I wrote a whole article on this a while back, but I’ll briefly recap here. The first thing to do is find little things you can control and fix. Aim up, but aim low. Do not vow to make some massive change. The higher the goal, the farther the fall if you fail to meet it. And since you’ve probably failed already, you know what I’m talking about. What this looks like is instead of saying “I’m going to change from my current crappy diet to all healthy, clean food and exercise 12 times a week” say “I’m going to stop eating (whatever one item you know isn’t good) and replace it with (something that’s better.) I’ll also go for a ten minute walk every morning.” Is that big and impressive? Dear god, no. But doing something small right is more valuable than not doing something big. Focus on that little thing until it becomes a habit, truly a part of your life and way of living. Then find the next little tweak. Repeat this process over and over. Eventually you’ll have taken enough little steps up that you get to the big goal.
But, you’re only human. You will slip up. This brings us to the next strategic bit: what do you do when you falter? Too many times people focus on perfection instead of progress. I struggled with this for a long time. Ironically, it was only when I aimed for good instead of perfect that things got truly better. Say you’ve decided you’re not going to be eating Oreos anymore and you’ve replaced them with beef jerky and fruit. Your record is immaculate, but one day you realize you forgot to get beef jerky and now you’re at work and hungry. You hold out as long as you can, but you ended up cracking and having the Oreos. There are two ways to deal with this. You can either lament the fact that you’re an imperfect being and flog yourself for it or you can accept that you’ve screwed up and ask how you can do better next time. The first one often leads to an Oreo binge because, since the purity has been tainted and the blood is already on your hands, what does is matter how much? The second leads to moving on and making the future brighter. If you opt for the second one, you’ll look at what happened and come up with a plan to make it less likely in the future. You see that the problem was you ran out of jerky quickly because you didn’t have much on hand. From now on you’ll buy beef jerky in bulk and keep it at work. Sure, the office might start referring to you as the Beef Jerky Squirrel, but at least you won’t be blowing your diet any time soon.

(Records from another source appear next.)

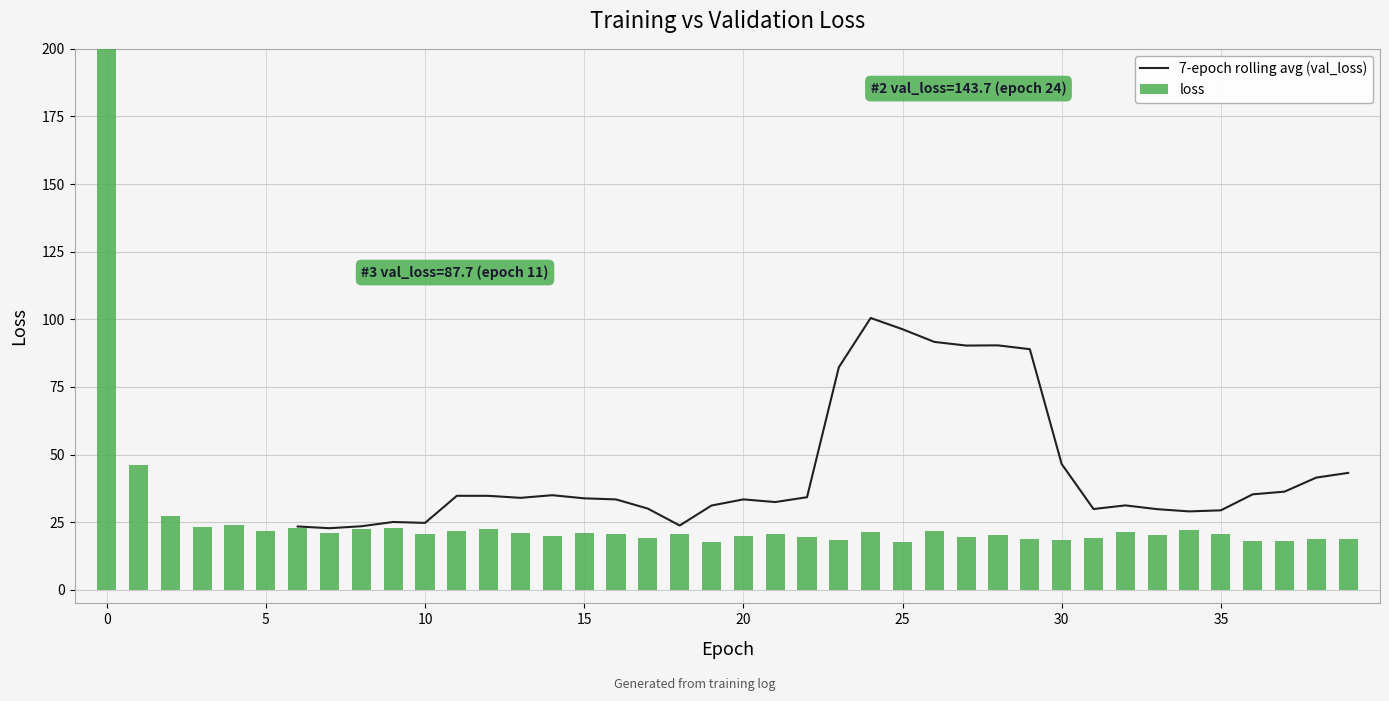

How many positive values does the 7-epoch rolling avg (val_loss) series have?

34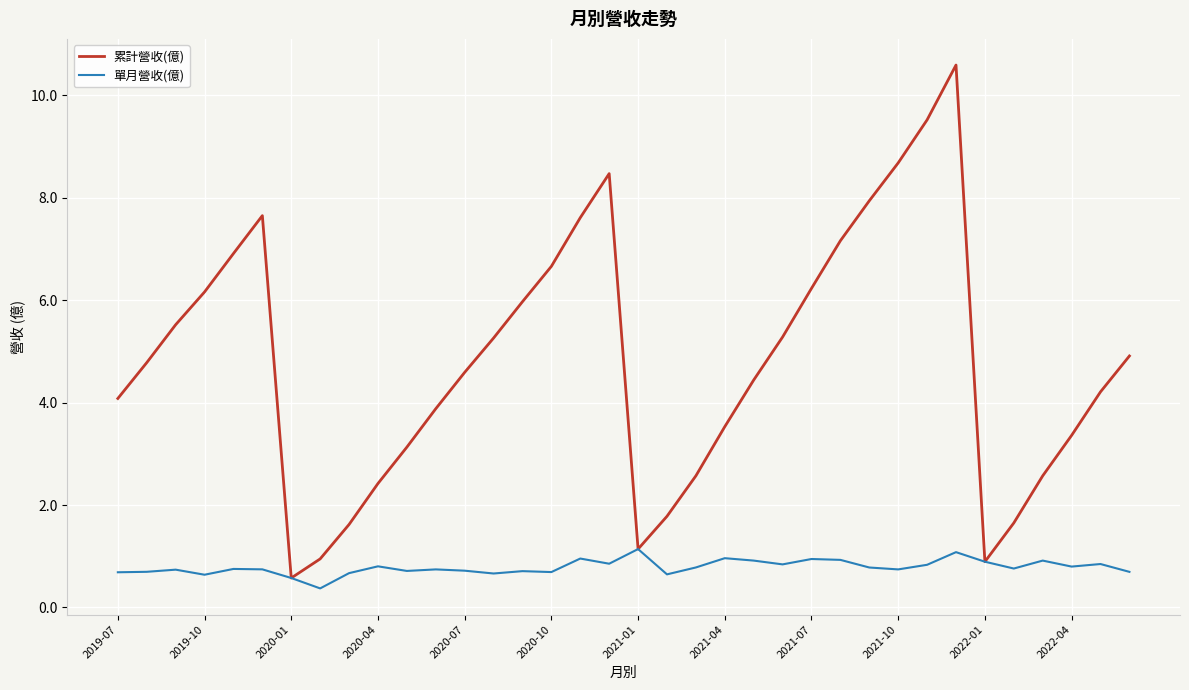

Which series has the largest total across all categories?

累計營收(億)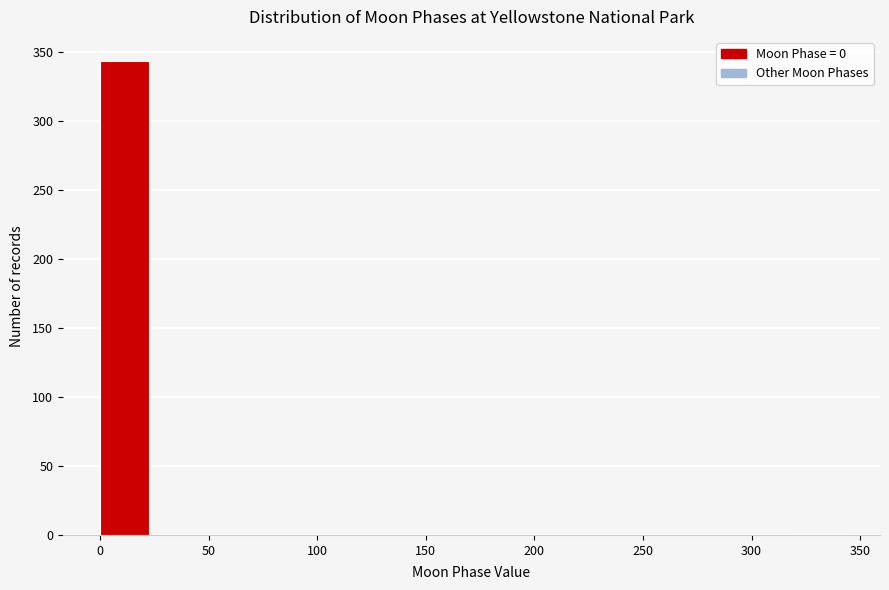

Reading left to right, transcribe this chart: for each bar, give the range it covers on the x-axis and its height. Neither the bar edges nor the heights are printed on the chart, so give them approximately, as read against the axes.

0 to 25: 345
25 to 50: 0
50 to 75: 0
75 to 100: 0
100 to 125: 0
125 to 145: 0
145 to 170: 0
170 to 195: 0
195 to 220: 0
220 to 245: 0
245 to 270: 0
270 to 295: 0
295 to 320: 0
320 to 345: under 5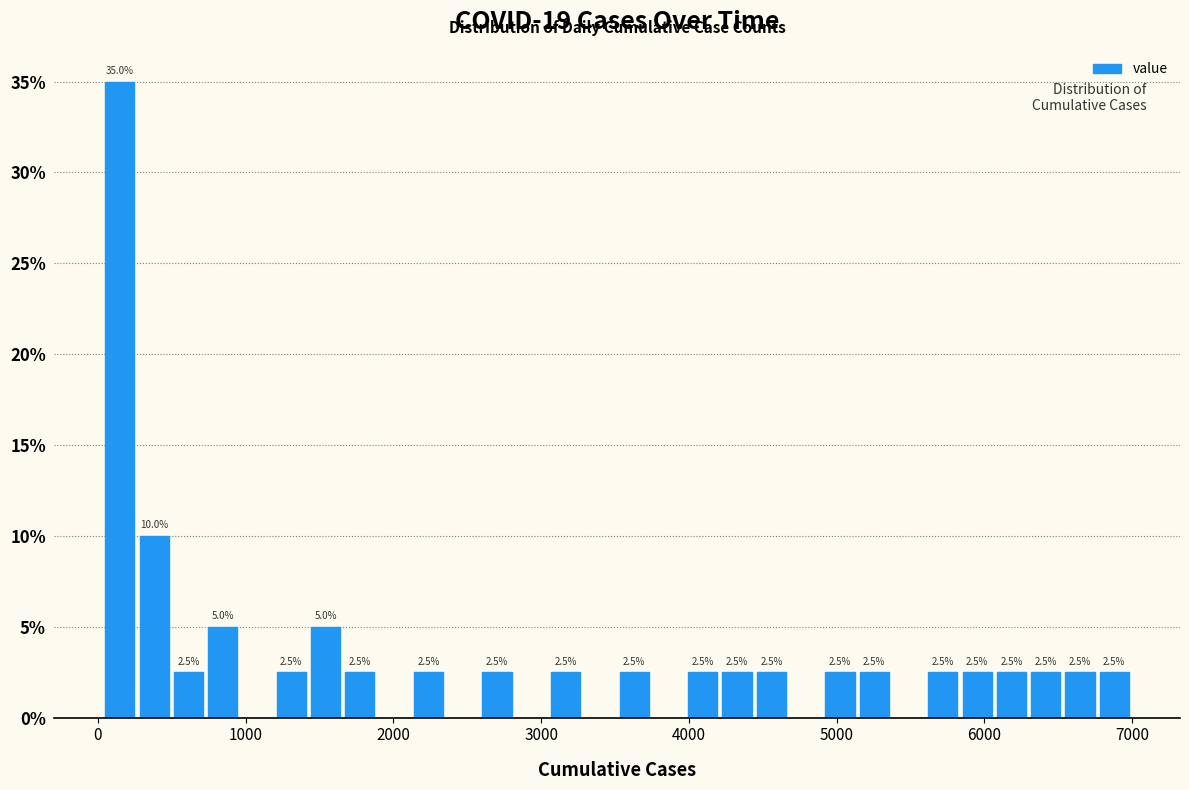

Around what value on the x-axis is the tallest bar? Give the approximate position of its centre, as read against the axis.

100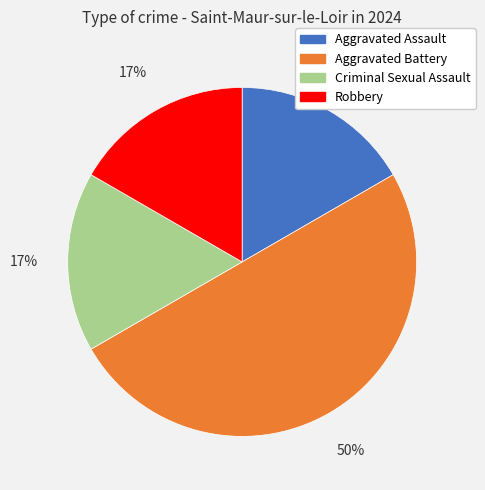

To the nearest percent, what portion does Aggravated Battery represent?

50%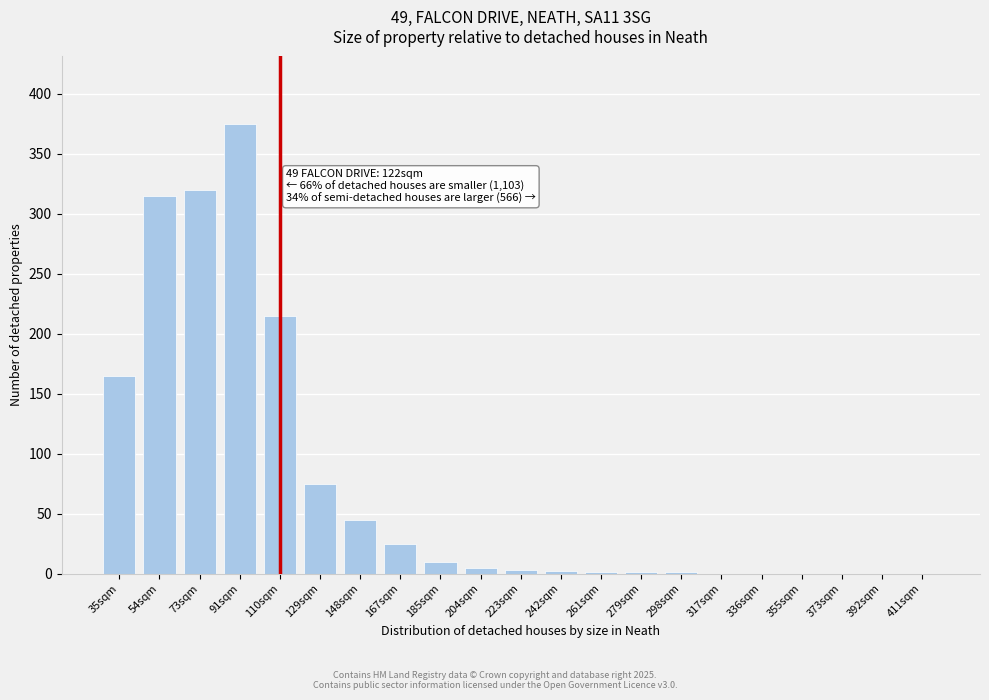

At which category does the chart reach its peak across all series?

91sqm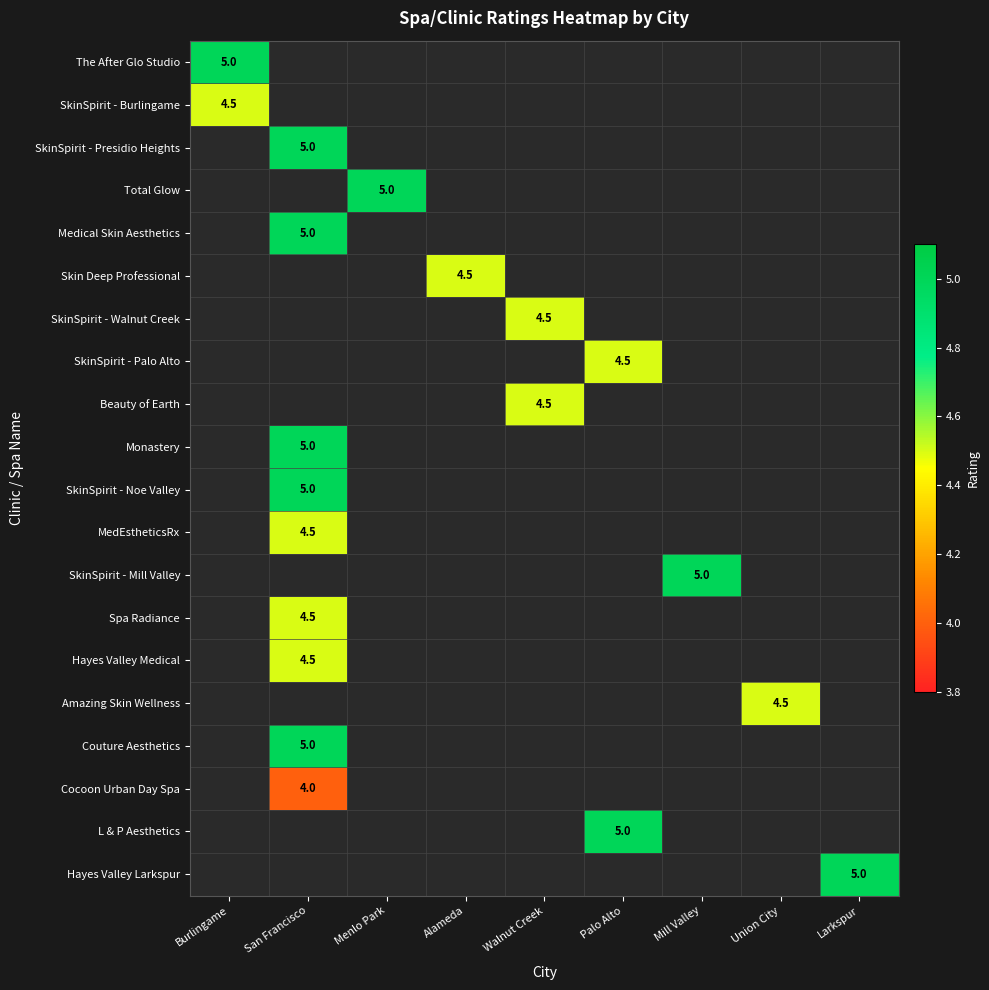

Which series has the widest spread of values?

The After Glo Studio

If you’ve been in a cycle of yo-yo diets, maybe these ideas and strategies can help you break it. Having the mindset of “everything has to be perfect or to hell with it” isn’t going to get you far, unless you’re looking to have anxiety around food. And making big, unsustainable changes won’t help either. Yes, doing little things and accepting the fact that you’re a mere mortal instead of some picture of perfect divinity are lame. But if you’re looking to get lasting results, maybe lame is the way to go.